The term of harvest moon goes back almost 300 years. The term was first recorded in writing in 1706 by Isaac Watts when he wrote, “Seventy harvest-moons fill’d his wide gran’ries with autumnal joy.”If you watched the rising of the moon each evening until the full harvest moon appeared you would have noticed that it rose at almost the same time, within approximately 15 minutes, each night. The harvest moon rises at a very low angle, approximately 27 degrees in relationship to the horizon, appearing to move sideways to the horizon and can be compared to trees, hills, buildings and other objects on the ground. All of this gives the harvest moon the illusion of being enormous.

Although the leaves are beginning to show a change in color, it is the late blooming wildflowers that are currently showing a splash of color. The brilliant jewel tones of the purple asters and the goldenrod provide a critical nectar source for pollinators, such as bees and butterflies.

I wrote in my diary that I saw my first aster flowers this year on September 13th. Asters belong to the sunflower family, with 180 different species of asters recognized today. Seventy-five of these species occur in the United States. The name aster originated from the Greek word for star, referring to the star-shaped flower heads. The asters were cultivated as ornamentals. It was believed that if the plant was burned its smoke would ward off evil-spirits. Because of this belief, the revolutionists, during the Hungarian Revolt, placed asters in their hats. The revolt became known as the Aster Revolution.
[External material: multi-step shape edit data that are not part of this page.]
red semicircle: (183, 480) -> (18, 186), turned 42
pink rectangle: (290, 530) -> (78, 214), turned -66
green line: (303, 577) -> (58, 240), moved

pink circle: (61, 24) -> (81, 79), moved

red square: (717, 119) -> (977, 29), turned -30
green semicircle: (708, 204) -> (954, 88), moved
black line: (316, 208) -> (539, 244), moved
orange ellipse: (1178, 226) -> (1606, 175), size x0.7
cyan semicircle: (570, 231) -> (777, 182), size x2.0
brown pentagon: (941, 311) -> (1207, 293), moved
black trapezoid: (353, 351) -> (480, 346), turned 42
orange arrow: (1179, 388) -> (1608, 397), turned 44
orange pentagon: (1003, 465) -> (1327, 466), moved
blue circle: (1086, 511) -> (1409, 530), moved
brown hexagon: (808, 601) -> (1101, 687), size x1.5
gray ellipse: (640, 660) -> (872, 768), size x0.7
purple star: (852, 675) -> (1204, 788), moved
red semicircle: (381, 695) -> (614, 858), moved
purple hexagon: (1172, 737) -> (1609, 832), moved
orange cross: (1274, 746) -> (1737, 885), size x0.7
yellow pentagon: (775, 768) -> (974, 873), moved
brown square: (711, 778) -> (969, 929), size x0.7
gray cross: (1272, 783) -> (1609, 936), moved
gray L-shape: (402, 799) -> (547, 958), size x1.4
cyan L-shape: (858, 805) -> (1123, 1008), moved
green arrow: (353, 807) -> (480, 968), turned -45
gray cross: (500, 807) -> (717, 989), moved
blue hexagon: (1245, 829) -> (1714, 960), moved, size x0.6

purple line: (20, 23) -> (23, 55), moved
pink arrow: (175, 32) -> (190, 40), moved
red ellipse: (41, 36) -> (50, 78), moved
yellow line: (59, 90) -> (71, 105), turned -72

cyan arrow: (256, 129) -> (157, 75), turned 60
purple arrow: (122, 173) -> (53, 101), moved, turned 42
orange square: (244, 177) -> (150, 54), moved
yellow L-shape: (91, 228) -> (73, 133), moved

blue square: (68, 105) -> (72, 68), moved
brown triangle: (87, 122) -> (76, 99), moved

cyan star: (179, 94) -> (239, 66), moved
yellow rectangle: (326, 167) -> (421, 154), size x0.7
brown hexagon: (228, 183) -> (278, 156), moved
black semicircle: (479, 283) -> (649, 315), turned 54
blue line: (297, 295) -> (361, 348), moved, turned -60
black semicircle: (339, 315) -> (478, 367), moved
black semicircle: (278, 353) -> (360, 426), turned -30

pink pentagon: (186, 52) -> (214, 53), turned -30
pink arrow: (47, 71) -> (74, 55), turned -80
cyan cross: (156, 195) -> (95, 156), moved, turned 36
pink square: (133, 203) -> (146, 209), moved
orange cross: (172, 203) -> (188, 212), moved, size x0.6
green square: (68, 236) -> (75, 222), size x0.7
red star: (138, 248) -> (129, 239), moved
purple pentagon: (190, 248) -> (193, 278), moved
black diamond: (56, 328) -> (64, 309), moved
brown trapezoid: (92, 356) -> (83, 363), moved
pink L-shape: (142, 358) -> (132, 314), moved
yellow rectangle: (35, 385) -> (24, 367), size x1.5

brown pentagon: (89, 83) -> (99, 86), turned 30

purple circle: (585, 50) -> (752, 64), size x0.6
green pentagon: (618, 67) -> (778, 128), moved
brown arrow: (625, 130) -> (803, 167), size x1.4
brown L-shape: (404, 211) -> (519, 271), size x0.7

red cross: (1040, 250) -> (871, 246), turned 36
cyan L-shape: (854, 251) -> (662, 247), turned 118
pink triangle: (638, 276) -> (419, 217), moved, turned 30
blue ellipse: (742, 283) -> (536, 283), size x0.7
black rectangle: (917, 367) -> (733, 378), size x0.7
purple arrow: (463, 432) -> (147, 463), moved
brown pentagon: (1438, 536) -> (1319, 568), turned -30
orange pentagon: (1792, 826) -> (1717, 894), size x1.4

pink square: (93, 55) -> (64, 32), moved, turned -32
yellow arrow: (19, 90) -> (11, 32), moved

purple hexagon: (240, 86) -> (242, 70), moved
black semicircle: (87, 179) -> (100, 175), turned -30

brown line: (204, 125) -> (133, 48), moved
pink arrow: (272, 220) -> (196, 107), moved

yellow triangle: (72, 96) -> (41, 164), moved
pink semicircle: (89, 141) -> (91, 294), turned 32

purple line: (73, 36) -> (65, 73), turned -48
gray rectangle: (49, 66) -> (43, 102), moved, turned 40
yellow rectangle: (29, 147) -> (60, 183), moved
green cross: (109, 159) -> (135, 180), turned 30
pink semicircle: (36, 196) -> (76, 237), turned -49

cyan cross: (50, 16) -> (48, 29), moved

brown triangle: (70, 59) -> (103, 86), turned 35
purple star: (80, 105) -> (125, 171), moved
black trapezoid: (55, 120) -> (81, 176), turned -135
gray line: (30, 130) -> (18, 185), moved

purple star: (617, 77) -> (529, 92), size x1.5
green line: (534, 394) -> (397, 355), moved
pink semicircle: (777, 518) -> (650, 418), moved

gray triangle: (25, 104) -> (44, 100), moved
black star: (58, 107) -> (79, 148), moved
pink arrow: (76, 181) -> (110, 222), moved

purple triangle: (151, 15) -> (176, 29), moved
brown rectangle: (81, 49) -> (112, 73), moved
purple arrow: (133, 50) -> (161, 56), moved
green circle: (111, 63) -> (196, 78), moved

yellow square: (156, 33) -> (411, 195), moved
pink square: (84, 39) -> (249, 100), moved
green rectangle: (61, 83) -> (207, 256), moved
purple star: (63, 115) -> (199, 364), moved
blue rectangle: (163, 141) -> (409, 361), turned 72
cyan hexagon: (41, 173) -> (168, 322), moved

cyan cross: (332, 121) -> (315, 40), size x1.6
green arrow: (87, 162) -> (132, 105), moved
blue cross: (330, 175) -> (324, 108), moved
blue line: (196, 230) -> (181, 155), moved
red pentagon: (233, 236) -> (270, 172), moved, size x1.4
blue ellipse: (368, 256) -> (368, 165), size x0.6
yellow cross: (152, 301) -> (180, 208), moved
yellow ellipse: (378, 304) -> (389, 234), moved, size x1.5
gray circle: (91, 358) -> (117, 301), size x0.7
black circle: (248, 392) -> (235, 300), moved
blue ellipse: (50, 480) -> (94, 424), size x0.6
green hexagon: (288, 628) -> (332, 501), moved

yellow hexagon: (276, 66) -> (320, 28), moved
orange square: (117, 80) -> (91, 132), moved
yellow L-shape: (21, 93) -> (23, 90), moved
In England, asters are known as Christmas daisies because the plants bloom late in the year; in France, the asters are known as the eye of Christ and in Germany, the asters are called starworts.

The most plentiful flower in the fall is the goldenrod.Here, in the United States, we have 125 species of goldenrod, and, in Pennsylvania, there are thirty-two native species, of which seven are on the endangered list.

Be sure to go outside and enjoy this season of spectacular colors!